Sleep is essential for living a healthy life. Tossing and turning nonstop can lead to a variety of adverse health effects, such as an increased risk of heart disease, diabetes, and high blood pressure, among others. Sleeping disorders, such as insomnia and sleep apnea, along with lifestyles that limit the amount of sleep you get per night, can cause you to feel groggy and irritable. Luckily, food might be your answer to catching some shuteye and sleeping peacefully at night. If you’re suffering from sleep deprivation, try one of these five foods below to help you get the rest your body deserves.
What else is there to say? It’s sweet, delicious, and the best pick-me-up after a long day. While dark chocolate does contain caffeine, it also contains serotonin. Serotonin is the neurotransmitter that’s responsible for helping you feel more relaxed and tired. If you’re counting sheep at night, try eating a chocolate sleep aid. Just make sure it’s dark chocolate and not milk chocolate! Milk chocolate doesn’t contain serotonin and can actually make you feel more awake.
Furthermore, dark chocolate has many attractive health benefits that make this the perfect treat to eat day and night. It is high in antioxidants, which aid in cognition and memory formation, and also help reduce the risk of heart disease! So eat the chocolate!

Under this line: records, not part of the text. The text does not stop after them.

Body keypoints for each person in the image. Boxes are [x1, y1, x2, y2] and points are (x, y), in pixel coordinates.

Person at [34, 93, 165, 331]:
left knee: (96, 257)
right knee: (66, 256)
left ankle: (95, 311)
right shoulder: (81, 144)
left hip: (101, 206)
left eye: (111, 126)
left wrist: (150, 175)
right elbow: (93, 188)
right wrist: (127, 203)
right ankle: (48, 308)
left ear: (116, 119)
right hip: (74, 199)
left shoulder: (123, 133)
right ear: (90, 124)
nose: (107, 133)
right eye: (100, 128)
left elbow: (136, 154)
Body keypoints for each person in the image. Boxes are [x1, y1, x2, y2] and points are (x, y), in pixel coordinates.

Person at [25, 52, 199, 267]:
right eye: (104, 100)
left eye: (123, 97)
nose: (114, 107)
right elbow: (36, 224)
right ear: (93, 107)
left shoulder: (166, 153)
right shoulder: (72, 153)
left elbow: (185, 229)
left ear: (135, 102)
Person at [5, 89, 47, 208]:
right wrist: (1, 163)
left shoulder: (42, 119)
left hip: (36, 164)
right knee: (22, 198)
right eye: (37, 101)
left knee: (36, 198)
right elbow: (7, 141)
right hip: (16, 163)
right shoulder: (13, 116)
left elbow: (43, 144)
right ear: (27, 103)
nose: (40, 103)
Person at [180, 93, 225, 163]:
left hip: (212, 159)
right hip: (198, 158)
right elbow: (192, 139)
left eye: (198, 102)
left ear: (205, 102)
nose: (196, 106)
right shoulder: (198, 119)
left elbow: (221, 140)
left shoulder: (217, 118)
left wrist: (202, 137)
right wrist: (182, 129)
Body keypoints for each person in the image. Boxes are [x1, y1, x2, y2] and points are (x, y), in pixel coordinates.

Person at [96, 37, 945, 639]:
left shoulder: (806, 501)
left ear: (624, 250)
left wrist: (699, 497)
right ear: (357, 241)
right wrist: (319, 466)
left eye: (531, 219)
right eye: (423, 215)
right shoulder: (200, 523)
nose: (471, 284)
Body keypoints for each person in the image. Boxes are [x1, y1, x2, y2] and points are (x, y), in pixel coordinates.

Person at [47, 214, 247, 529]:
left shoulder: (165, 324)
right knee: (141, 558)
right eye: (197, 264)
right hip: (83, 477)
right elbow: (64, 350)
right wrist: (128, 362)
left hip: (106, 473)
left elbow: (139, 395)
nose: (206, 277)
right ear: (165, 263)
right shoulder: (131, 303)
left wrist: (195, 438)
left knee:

Herbal teas, such as chamomile, is a great drink to sip on before bedtime. Chamomile tea is proven to improve sleep quality. It contains apigenin, an antioxidant that is responsible for making you feel tired and can reduce insomnia. This study even found that those who drank chamomile tea before bedtime fell asleep 15 minutes faster than those who did not drink chamomile tea and reported fewer instances of waking up during the night.
Along with the ability to whisk you away and into a solemn slumber, chamomile offers many additional benefits, such as:
● Reduces symptoms of depression;
● Improves skin health;
● Boosts the immune system;
● and Reduces inflammation that leads to diseases like cancer and heart disease!
The fourth Thursday in November is one of the best days of the year. Why? Because it’s Thanksgiving! This means endless mounds of food, desserts, drinks, and conversations with friends, family, and loved ones. As you may know, turkey is often the centerpiece of every Thanksgiving Day meal, which means you’ve probably experienced the after-effects of eating turkey.
Have you ever realized how tired you were after indulging in your Thanksgiving meal? Filled tummies with turkey, mashed potatoes, gravy, and green beans? That’s because turkey contains an amino acid called tryptophan, which causes the sleep-regulating hormone melatonin to increase in production. This increase in melatonin will make you feel more tired and will reduce the chances of you waking up in the middle of the night. So, before bed, try making turkey sandwiches or a turkey loaf for dinner!
One of nature’s greatest candies are kiwis. Kiwis are a delicious and nutritious fruit that are packed with healthy vitamins like vitamin C and vitamin K. Additionally, they’re a great food to have if you’re having trouble sleeping! Packed with serotonin (just like dark chocolate) they help regulate your sleep cycle. Kiwis are also full of antioxidants, such as carotenoids and Vitamin C, which help reduce inflammation and promote sleep.
Along with these sleep-aiding benefits, kiwis also:
● Improves digestion
● Lowers cholesterol
● Reduces inflammation
● Fights heart disease
● Clears out toxins
● Lowers blood pressure
Tree nuts, such as walnuts and almonds, are also great foods to eat before bed to get some shuteye. Walnuts, in particular, are filled with the sleep-regulating hormone melatonin. Additionally, walnuts house healthy fats such as omega-3 fatty acids that convert to DHA, which aids in the production of the sleep-enhancing chemical serotonin. Along with that, walnuts provide over 19 vitamins and minerals, making them an extremely healthy nut to snack on.
Almonds, like walnuts, can also help you sleep at night. Almonds, too, are filled with melatonin, which will turn your brain’s lights off to help you drift away to dreamland, and provide 19 percent of your daily needs of magnesium, which is thought to improve sleep quality and reduce insomnia.
Time for bed
If you’re struggling to sleep at night, try eating one of these five foods. However, if insomnia or other sleep disorders are keeping you up at night, it’s always recommended to see a doctor or specialist who can provide professional treatment.